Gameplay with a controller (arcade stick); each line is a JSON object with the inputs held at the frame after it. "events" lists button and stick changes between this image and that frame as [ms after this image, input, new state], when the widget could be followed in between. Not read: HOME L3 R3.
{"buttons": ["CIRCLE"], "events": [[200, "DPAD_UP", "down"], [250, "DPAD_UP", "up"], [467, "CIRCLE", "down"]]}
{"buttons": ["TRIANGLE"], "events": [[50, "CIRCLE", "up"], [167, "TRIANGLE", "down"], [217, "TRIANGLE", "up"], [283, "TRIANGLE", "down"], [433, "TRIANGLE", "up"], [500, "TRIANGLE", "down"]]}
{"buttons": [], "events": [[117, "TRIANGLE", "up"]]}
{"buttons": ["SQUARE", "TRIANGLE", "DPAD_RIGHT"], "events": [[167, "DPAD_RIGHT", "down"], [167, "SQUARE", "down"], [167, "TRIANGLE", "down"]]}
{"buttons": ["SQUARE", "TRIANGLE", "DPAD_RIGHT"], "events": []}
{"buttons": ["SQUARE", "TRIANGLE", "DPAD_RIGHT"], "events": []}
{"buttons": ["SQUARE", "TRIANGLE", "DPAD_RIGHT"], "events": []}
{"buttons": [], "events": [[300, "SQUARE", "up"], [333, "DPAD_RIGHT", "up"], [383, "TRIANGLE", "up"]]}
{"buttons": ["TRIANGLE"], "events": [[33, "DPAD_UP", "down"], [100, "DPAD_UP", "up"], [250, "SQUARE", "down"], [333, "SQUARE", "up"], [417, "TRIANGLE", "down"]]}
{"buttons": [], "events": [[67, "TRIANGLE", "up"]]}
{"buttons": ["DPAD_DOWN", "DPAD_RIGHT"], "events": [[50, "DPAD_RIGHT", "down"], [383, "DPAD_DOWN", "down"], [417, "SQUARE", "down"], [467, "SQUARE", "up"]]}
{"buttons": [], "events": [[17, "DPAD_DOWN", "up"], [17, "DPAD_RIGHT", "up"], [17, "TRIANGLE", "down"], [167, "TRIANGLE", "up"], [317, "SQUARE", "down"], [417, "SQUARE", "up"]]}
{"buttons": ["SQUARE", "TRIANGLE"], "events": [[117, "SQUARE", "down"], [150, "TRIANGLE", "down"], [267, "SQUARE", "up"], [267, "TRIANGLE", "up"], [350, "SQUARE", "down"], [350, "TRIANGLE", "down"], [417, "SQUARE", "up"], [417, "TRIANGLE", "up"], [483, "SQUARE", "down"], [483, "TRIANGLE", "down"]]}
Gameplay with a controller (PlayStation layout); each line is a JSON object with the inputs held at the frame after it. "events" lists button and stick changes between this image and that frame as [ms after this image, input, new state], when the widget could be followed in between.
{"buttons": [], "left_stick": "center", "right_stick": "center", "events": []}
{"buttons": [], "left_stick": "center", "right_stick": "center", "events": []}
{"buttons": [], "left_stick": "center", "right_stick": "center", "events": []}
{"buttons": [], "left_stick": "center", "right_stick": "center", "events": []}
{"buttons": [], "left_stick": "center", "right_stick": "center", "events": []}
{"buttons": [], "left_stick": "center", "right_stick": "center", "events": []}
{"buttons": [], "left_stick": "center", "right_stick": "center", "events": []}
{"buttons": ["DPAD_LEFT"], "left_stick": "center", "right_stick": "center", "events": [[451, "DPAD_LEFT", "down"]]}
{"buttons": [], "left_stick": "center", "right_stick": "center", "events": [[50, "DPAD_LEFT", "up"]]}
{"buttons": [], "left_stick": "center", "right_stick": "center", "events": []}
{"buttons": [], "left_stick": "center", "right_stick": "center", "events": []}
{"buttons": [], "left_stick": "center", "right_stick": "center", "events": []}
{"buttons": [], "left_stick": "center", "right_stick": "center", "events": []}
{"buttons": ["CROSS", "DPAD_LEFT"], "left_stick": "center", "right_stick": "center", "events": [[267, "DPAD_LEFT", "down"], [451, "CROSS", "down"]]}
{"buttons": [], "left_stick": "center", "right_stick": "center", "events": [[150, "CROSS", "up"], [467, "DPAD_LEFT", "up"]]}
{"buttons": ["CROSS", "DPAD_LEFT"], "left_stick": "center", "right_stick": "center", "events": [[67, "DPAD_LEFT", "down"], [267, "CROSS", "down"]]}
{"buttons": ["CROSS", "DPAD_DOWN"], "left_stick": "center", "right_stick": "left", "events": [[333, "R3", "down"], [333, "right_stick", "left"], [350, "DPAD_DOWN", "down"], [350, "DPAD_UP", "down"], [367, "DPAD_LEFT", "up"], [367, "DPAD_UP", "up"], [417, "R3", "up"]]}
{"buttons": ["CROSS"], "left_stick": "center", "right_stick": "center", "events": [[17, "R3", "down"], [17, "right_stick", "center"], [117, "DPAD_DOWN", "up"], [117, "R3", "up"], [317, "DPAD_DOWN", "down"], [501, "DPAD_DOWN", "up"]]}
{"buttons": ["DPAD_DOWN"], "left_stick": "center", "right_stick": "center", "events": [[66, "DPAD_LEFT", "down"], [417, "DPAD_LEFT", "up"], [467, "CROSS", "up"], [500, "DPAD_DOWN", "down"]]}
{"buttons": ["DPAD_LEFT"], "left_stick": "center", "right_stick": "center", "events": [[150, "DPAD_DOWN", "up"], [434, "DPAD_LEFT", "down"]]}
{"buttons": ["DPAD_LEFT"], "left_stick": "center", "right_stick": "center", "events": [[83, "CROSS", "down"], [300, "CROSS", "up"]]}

#####

■ **What the task asks**
Where the string "each" appears in a line of the entries above, return that line.

■ **Solution to this problem**
Gameplay with a controller (arcade stick); each line is a JSON object with the inputs held at the frame after it. "events" lists button and stick changes between this image and that frame as [ms after this image, input, new state], when the widget could be followed in between. Not read: HOME L3 R3.
Gameplay with a controller (PlayStation layout); each line is a JSON object with the inputs held at the frame after it. "events" lists button and stick changes between this image and that frame as [ms after this image, input, new state], when the widget could be followed in between.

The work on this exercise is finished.